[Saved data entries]
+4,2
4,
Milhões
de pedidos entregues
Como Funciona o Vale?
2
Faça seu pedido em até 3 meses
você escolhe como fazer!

_WHAT YOU SHOULD DO_. Reproduce every line of the items above, character for character, with nothing changed.

_WRITTEN RESPONSE_.
+4,2
4,
Milhões
de pedidos entregues
Como Funciona o Vale?
2
Faça seu pedido em até 3 meses
você escolhe como fazer!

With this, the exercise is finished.